1店舗あたりの売上高はローソンより下
「攻めの一手」を打った格好のファミリーマートだが、経営統合自体には課題も山積している。ユニーとの統合交渉は当初、2015年8月をめどにまとめる方針だったが、約1か月半も遅れた。ユニーが展開する総合スーパー「ピアゴ」「アピタ」の業績が低迷しており、これをどう立て直すかの検討が長引いた影響とみられる。最大で50店舗を閉鎖するとの報道もあったが、15日の記者会見で具体策を示すことはできなかった。来年の経営統合までに、スーパー事業の立て直しに道筋をつけられるかが問われることになる。
店舗網の拡充が実際の集客力向上につなげられるかも未知数だ。
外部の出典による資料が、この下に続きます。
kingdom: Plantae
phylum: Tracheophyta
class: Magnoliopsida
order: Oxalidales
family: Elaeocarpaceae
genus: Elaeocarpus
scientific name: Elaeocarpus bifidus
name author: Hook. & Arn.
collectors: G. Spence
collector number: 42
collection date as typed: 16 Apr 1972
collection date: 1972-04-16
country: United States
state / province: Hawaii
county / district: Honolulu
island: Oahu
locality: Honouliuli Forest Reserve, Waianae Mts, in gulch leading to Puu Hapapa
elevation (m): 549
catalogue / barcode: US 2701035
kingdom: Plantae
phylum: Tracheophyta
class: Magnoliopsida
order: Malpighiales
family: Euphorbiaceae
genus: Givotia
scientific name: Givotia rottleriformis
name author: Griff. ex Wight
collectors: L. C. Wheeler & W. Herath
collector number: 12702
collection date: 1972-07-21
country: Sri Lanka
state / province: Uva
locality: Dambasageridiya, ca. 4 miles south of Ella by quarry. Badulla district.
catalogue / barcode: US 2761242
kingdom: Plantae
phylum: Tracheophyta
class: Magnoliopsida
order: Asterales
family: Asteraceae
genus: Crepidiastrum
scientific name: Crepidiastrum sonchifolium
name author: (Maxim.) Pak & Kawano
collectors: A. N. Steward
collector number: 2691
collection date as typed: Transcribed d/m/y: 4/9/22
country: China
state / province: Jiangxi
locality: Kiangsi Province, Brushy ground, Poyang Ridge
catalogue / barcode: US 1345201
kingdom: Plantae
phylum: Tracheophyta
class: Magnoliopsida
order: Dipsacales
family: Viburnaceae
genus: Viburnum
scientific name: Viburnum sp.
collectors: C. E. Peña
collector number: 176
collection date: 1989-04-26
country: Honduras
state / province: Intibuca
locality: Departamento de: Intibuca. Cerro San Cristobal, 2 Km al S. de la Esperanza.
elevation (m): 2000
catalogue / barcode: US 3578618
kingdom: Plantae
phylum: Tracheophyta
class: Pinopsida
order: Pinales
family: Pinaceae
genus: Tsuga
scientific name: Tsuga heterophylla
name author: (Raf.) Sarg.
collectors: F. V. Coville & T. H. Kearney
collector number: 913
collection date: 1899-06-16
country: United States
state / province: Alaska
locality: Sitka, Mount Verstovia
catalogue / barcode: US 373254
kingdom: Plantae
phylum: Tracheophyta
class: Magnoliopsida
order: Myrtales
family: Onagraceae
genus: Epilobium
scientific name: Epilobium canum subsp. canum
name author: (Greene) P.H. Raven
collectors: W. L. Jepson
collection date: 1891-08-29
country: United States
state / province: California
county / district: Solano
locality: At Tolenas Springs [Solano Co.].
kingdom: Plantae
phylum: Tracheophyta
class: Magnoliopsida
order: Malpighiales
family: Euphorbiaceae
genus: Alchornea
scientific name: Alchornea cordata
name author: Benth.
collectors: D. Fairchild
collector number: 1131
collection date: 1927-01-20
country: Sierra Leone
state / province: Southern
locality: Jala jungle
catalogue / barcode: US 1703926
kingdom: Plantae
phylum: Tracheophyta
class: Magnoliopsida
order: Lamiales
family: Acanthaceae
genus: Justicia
1店舗あたりの1日平均売上高はセブン-イレブンが60万円台後半なのに対し、ローソンが50万円台半ば。ファミリーマートは50万円強にとどまり、サークルKサンクスに至っては40万円台と低迷している。サークルKサンクスをファミマ化したとしても、1店舗の集客力でセブンに追いつくのは容易ではない。
肝心のブランドの統一についても、明確な方針は示せず、「引き続き検討する」という段階。いずれファミマに統一するのが暗黙の了解と見られるが、そこには加盟店オーナーの理解を得るという壁もある。コンビニのオーナーは店名への思い入れ、これまで対抗してきたライバルへの名称変更には抵抗感が強いという。
消費者ニーズをきめ細かく把握し、集客力を高める商品やサービスを提供できるかが大きな課題となるのはもちろんだが、ブランド統一をはじめとする一体化に手間取るようだと、統合効果を発揮できない。商品開発や新サービスなど変化が速いコンビニ業界にあって、スピード感を欠いた統合後の戦略は、むしろ致命傷になりかねない。